Posted: Tue May 21, 2013 9:03 am
by henry.legedza
Hi there,

Curently whenever we try indexing content on a https site we continually get the following error:

Server error: https://siteurl returned code 500 (handshakefailed)

I have Webinator set so that it recognises the https protocol.

Any suggestions as to what to check for? I've never come across this error.

Thanks
Henry

handshake error when attempting to index https content

Posted: Tue May 21, 2013 9:55 am
by mark
Code 500 is the server saying it had an unknown error attempting to deliver the requested content. Often caused by a server app breaking. If possible check the web server's error logs to see if it provides any more detail. Otherwise try setting Webinator's User Agent to match what a browser would send. Sometimes cgi/asp/etc. apps crash when given unexpected inputs.

handshake error when attempting to index https content

Posted: Tue May 21, 2013 7:03 pm
by henry.legedza
I checked the IIS error logs through event viewer logs and couldn't find anything obvious.

Currently our User Agent is Mozilla/5.0 (compatible; T-H-U-N-D-E-R-S-T-O-N-E)

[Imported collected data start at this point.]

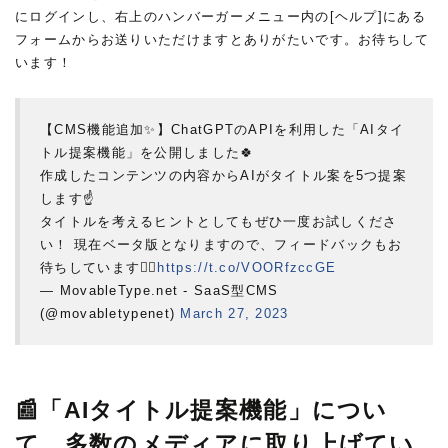
にログインし、右上のハンバーガーメニュー内の[ヘルプ]にある
フォームからお送りいただけますとありがたいです。お待ちして
います！
【CMS機能追加✨】ChatGPTのAPIを利用した「AIタイ
トル提案機能」を公開しました🍀
作成したコンテンツの内容からAIがタイトル案を5つ提案
します☝️
タイトルを考えるヒントとしてもぜひ一度お試しくださ
い！ 現在ベータ版となりますので、フィードバックもお
待ちしています💁‍♂️
https://t.co/VOORfzccGE
— MovableType.net - SaaS型CMS
(@movabletypenet)
March 27, 2023
📰「AIタイトル提案機能」につい
て、多数のメディアに取り上げてい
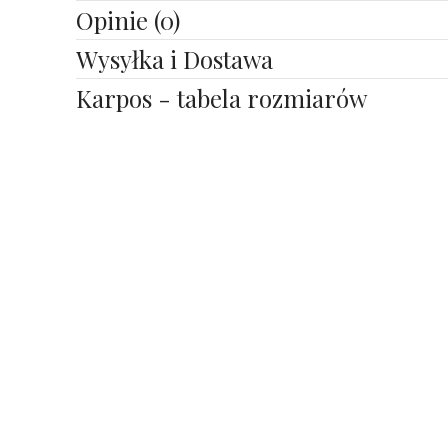
Opinie (0)
Wysyłka i Dostawa
Karpos - tabela rozmiarów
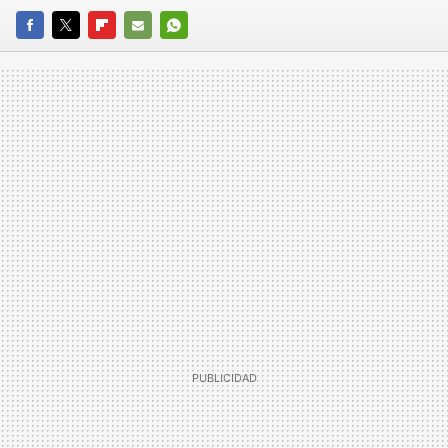
FACEBOOK
TWITTER
FLIPBOARD
E-
WHATSAPP
MAIL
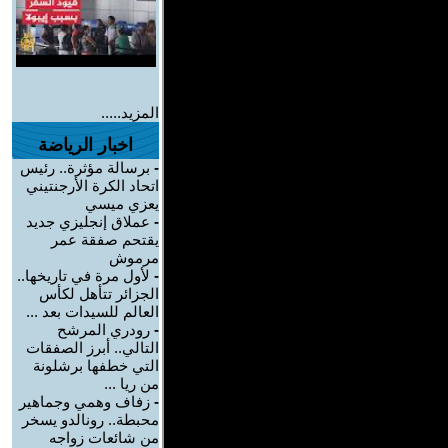
المزيد.....
اخبار الرياضة
-
برسالة مؤثرة.. رئيس
اتحاد الكرة الأرجنتيني
يعزي ميسي
-
عملاق إنجليزي جديد
يقتحم صفقة عمر
مرموش
-
لأول مرة في تاريخها..
الجزائر تتأهل لكأس
العالم للسيدات بعد ...
-
رودري المرشح
التالي.. أبرز الصفقات
التي خطفها برشلونة
من ريا ...
-
زفاف وهمي وجماهير
محبطة.. رونالدو يسخر
من شائعات زواجه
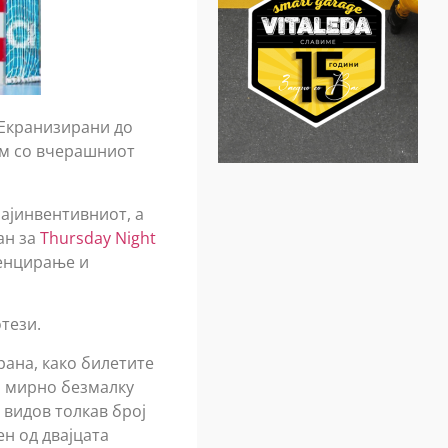
 Екранизирани до
јам со вчерашниот
ајинвентивниот, а
ан за
Thursday Night
тенцирање и
отези.
рана, како билетите
и мирно безмалку
 видов толкав број
н од двајцата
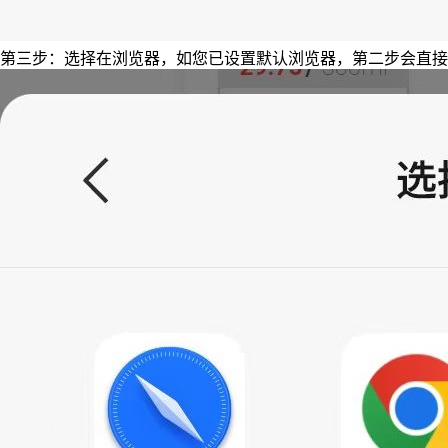
第三步：选择在浏览器，如您已设置默认浏览器，第二步会直接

The same web server quite happily delivers http content for indexing - it's just https.

handshake error when attempting to index https content

Posted: Tue May 21, 2013 7:25 pm
by henry.legedza
I looked through the vortex log and noticed that before each attempt at reindxing the https content this message was logged:
"User Public has been added without a password"

Does this mean anything?

handshake error when attempting to index https content

Posted: Wed May 22, 2013 10:04 am
by jason112
That's normal, it's logged every time a new database is created. That happens whenever a profile is created, or a "New" walk is started.

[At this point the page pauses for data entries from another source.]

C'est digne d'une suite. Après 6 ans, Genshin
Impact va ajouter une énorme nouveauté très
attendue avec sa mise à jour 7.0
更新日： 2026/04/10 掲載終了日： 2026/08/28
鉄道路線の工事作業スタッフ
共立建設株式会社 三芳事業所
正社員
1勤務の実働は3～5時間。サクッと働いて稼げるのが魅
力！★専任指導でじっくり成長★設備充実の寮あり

Are you able to crawl any other https sites, or do all of them exhibit the same behavior?

handshake error when attempting to index https content

Posted: Wed May 22, 2013 8:27 pm
by henry.legedza
I tried an external https site with no authentication required and got the same handshake error.

The Webinator box does need to go out through a proxy server and the handshake issue seemed to have started around about the time it was moved to this new proxy server.

Is there anything there we might need to look at?

handshake error when attempting to index https content

Posted: Thu May 23, 2013 10:40 am
by jason112
Current Webinator cannot properly connect to https sites through a proxy. The new proxy server is likely recognizing this and providing the 500 error.

It's theoretically possible for the proxy server to allow this by acting as a "man in the middle", but this proxy server either can't or is choosing not to.

This functionality will be added in a future release of Webinator.

handshake error when attempting to index https content

Posted: Sat May 25, 2013 7:53 am
by henry.legedza
You suggested: "It's theoretically possible for the proxy server to allow this by acting as a "man in the middle", but this proxy server either can't or is choosing not to."

Are there things we can check on the proxy to determine whether it can't or is not set to do so???

handshake error when attempting to index https content

Posted: Mon May 27, 2013 1:02 am
by henry.legedza
I have spoken to our IT people and this was their response:

The proxy is able to handle both HTTP and HTTPS proxy requests. It is already configured to allow all traffic from our search server to be proxied without needing authentication. It is also configured to bypass the SSL scanners etc for the search server.

The central proxy is already configured to bypass the majority of the auth/filtering for the search server.

handshake error when attempting to index https content

Posted: Tue May 28, 2013 10:27 am
by Kai
To clarify, when attempting to make an https/SSL connection through a proxy, Webinator will issue a `GET https://somesite/path' request to the proxy -- the same as it would with an http URL. It does not yet support the `CONNECT' method to tell the proxy to make a pass-through TCP connection (allowing a seamless SSL connection from Webinator to the origin server). A future release of Webinator will support `CONNECT'.

Perhaps your proxy is rejecting `GET https://...', expecting a `CONNECT' instead for https content? When you say http (unsecure) content works, I assume it also work through the same proxy? That would indicate to me that the proxy might be expecting `CONNECT'.